▶ _Plain-text document sources_

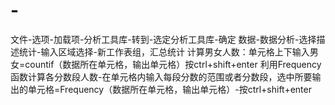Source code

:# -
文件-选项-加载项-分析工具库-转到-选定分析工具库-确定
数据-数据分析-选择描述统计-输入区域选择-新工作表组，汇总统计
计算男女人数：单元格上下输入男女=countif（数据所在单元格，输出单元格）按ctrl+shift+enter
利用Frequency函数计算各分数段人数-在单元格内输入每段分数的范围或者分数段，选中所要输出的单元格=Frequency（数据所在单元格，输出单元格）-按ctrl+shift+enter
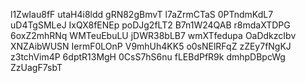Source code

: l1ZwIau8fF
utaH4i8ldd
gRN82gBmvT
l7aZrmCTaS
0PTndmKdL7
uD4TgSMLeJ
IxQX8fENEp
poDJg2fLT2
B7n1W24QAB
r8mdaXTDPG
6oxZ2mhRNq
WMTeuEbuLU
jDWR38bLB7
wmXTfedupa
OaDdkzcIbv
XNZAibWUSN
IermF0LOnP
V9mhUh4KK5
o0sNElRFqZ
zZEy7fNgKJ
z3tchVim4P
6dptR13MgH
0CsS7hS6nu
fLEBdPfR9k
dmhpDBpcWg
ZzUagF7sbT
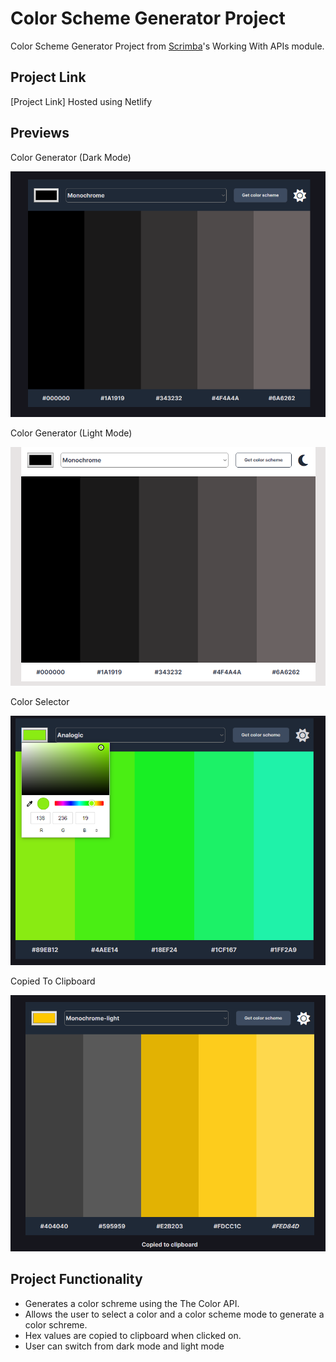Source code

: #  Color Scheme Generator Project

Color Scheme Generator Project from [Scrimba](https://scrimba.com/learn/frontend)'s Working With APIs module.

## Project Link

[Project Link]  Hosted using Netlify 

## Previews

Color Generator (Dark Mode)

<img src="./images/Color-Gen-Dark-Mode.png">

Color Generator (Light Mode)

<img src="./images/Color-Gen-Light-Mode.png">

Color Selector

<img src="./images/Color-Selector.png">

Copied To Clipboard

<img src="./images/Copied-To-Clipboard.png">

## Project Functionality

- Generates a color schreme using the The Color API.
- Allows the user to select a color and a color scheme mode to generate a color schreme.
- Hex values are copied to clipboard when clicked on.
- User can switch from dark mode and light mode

▶ _WHAT IS NEEDED_
Print every record above exactly, with no pictures.

▶ _REPLY TO THE TASK_
Source code

:# -
文件-选项-加载项-分析工具库-转到-选定分析工具库-确定
数据-数据分析-选择描述统计-输入区域选择-新工作表组，汇总统计
计算男女人数：单元格上下输入男女=countif（数据所在单元格，输出单元格）按ctrl+shift+enter
利用Frequency函数计算各分数段人数-在单元格内输入每段分数的范围或者分数段，选中所要输出的单元格=Frequency（数据所在单元格，输出单元格）-按ctrl+shift+enter
Source code

: l1ZwIau8fF
utaH4i8ldd
gRN82gBmvT
l7aZrmCTaS
0PTndmKdL7
uD4TgSMLeJ
IxQX8fENEp
poDJg2fLT2
B7n1W24QAB
r8mdaXTDPG
6oxZ2mhRNq
WMTeuEbuLU
jDWR38bLB7
wmXTfedupa
OaDdkzcIbv
XNZAibWUSN
IermF0LOnP
V9mhUh4KK5
o0sNElRFqZ
zZEy7fNgKJ
z3tchVim4P
6dptR13MgH
0CsS7hS6nu
fLEBdPfR9k
dmhpDBpcWg
ZzUagF7sbT
Source code

: #  Color Scheme Generator Project

Color Scheme Generator Project from [Scrimba](https://scrimba.com/learn/frontend)'s Working With APIs module.

## Project Link

[Project Link]  Hosted using Netlify 

## Previews

Color Generator (Dark Mode)

<img src="./images/Color-Gen-Dark-Mode.png">

Color Generator (Light Mode)

<img src="./images/Color-Gen-Light-Mode.png">

Color Selector

<img src="./images/Color-Selector.png">

Copied To Clipboard

<img src="./images/Copied-To-Clipboard.png">

## Project Functionality

- Generates a color schreme using the The Color API.
- Allows the user to select a color and a color scheme mode to generate a color schreme.
- Hex values are copied to clipboard when clicked on.
- User can switch from dark mode and light mode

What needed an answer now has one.